Red Flags for Tax Auditors

Red Flags for Tax Auditors

Let's Talk!

No one wants to see an Internal Revenue Service (IRS) auditor show up at his or her door. The IRS can’t audit every American’s tax return, so it relies on guidelines to select the ones most deserving of its attention.

Ever wonder why some tax returns are eyeballed by the Internal Revenue Service while most are ignored? Short on personnel and funding, the IRS audited only 0.60% of all individual tax returns in 2017, and the vast majority of these exams were conducted by mail. So the odds are pretty low that your return will be singled out for review. And, of course, the only reason filers should worry about an audit is if they are fudging on their taxes.

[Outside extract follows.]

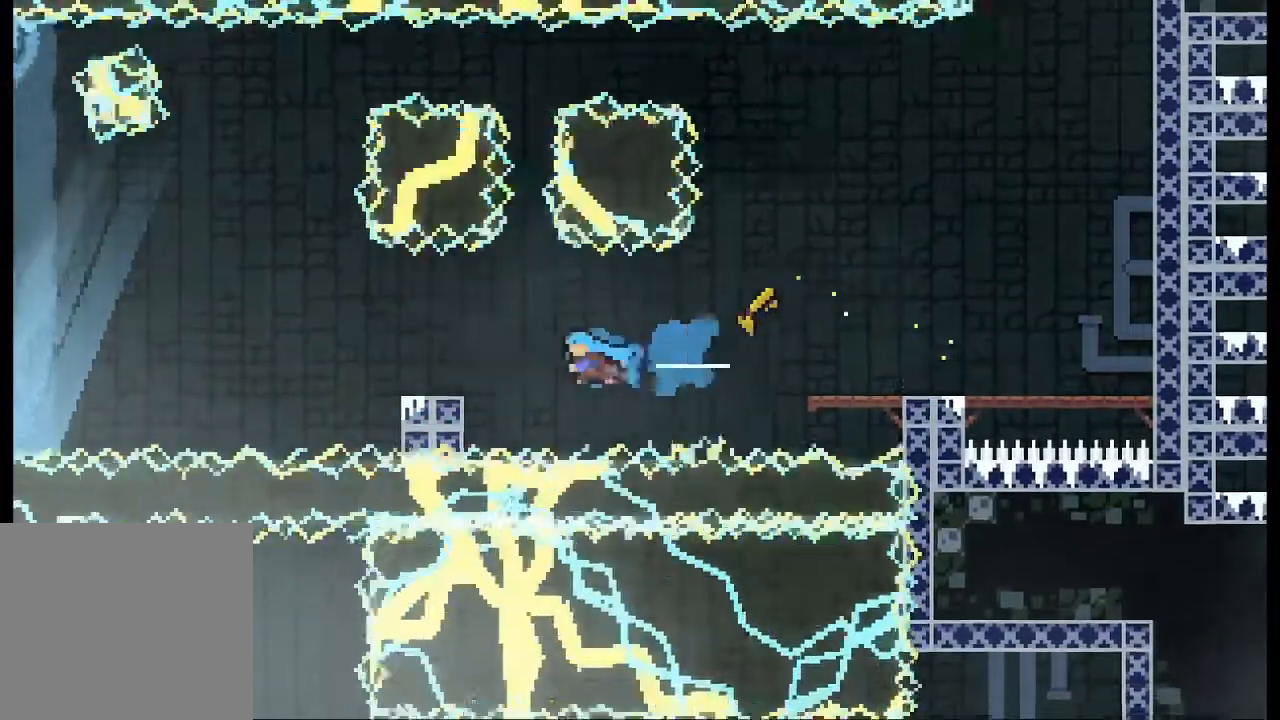
{"buttons": [], "left_stick": "center"}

That said, your chances of being audited or otherwise hearing from the IRS escalate depending on various factors, including your income level, the types of deductions or other tax breaks you claim.

Here are six flags that may make your tax return prime for an IRS audit.¹

The Chance of an Audit Rises with Income
According to the IRS, less than 1% of all individual taxpayer returns are audited. However, the percent of audits rises to over 2% for those with incomes between $500,000 and $1 million, and is over 4% for those making between $1 million and $5 million.²

Deviations from the Mean
The IRS has a scoring system it calls the Discriminant Information Function that is based on the deduction, credit, and exemption norms for taxpayers in each of the income brackets. The IRS does not disclose its formula for identifying aberrations that trigger an audit, but it helps if your return is within the range of others with similar income.

When a Business is Really a Hobby
Taxpayers who repeatedly report business losses increase their audit risk. In order for the IRS not to consider your business as a hobby, it needs to have earned a profit in three of the last five years.

Non-Reporting of Income
The IRS receives income information from employers and financial institutions. Individuals who overlook reported income are easily identified and may provoke greater scrutiny.

Discrepancies Between Exes
When divorced spouses prepare individual tax returns, the IRS compares the separate submissions to identify instances where alimony payments are reported on one return but alimony income goes unreported on the contra party’s return.

Claiming Rental Losses
Passive loss rules prevent deductions of losses on rental real estate, except in the event when an individual is actively participating in the property’s management (deduction is limited and phased out), or with real estate professionals who devote greater than 50% of their working hours to this activity. This is a deduction to which the IRS pays keen attention.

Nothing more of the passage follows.